I have also been practicing taking in the good in the precious opportunities to walk around the nearby lake when curfew was lifted for a few hours each week so we could go shopping and run errands. I felt like I was drinking at an oasis in a desert to see the colors of the sunrise, to observe the many kinds of birds performing their diverse wake up rituals, to hear the exquisite swoop of a flock of bright green parrots flying from a palm tree in unison. Then there is making fresh fruit juice from papaya, passion fruit or custard apple and savoring it slowly in the heat of the day.

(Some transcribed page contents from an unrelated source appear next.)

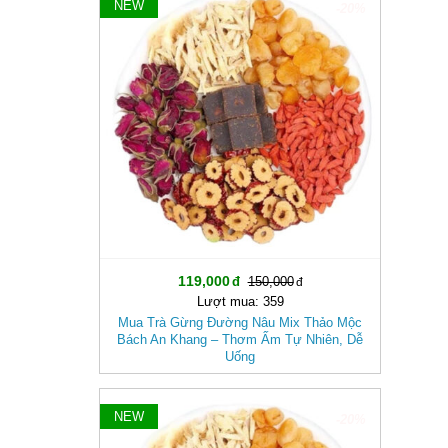
NEW
-20%
119,000
150,000
Lượt mua: 359
Mua Trà Gừng Đường Nâu Mix Thảo Mộc
Bách An Khang – Thơm Ấm Tự Nhiên, Dễ
Uống
NEW
-20%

And our landlords, an elderly couple whose upstairs apartment we rent, continuously bring us delicious home cooked food, and we do the same for them. I made a vegan lemon cake for the husband’s birthday last week as the wife is vegan. And I was delighted to finally learn how to grate coconut on an old fashioned grater! We always bought dried grated coconut in a bag and so I hadn’t yet cooked with freshly grated coconut. I went into her kitchen and after she cracked the coconut open with a huge knife she taught me how to sit on her antique grater stool and scrape it carefully. The grater was a gift on their wedding day over 35 years ago and you don’t see that kind around any more. Most people nowadays use more automated ones with a crank. It was fun practicing my Sinhala with her and getting better and better at scraping each time I did it. The pace of life has slowed down enough for me to learn some of these old ways.
May all of us have all the support and connection we need in these difficult times. May we all find ways to release our resistance to what is and open ourselves to take in the good that is in us and around us.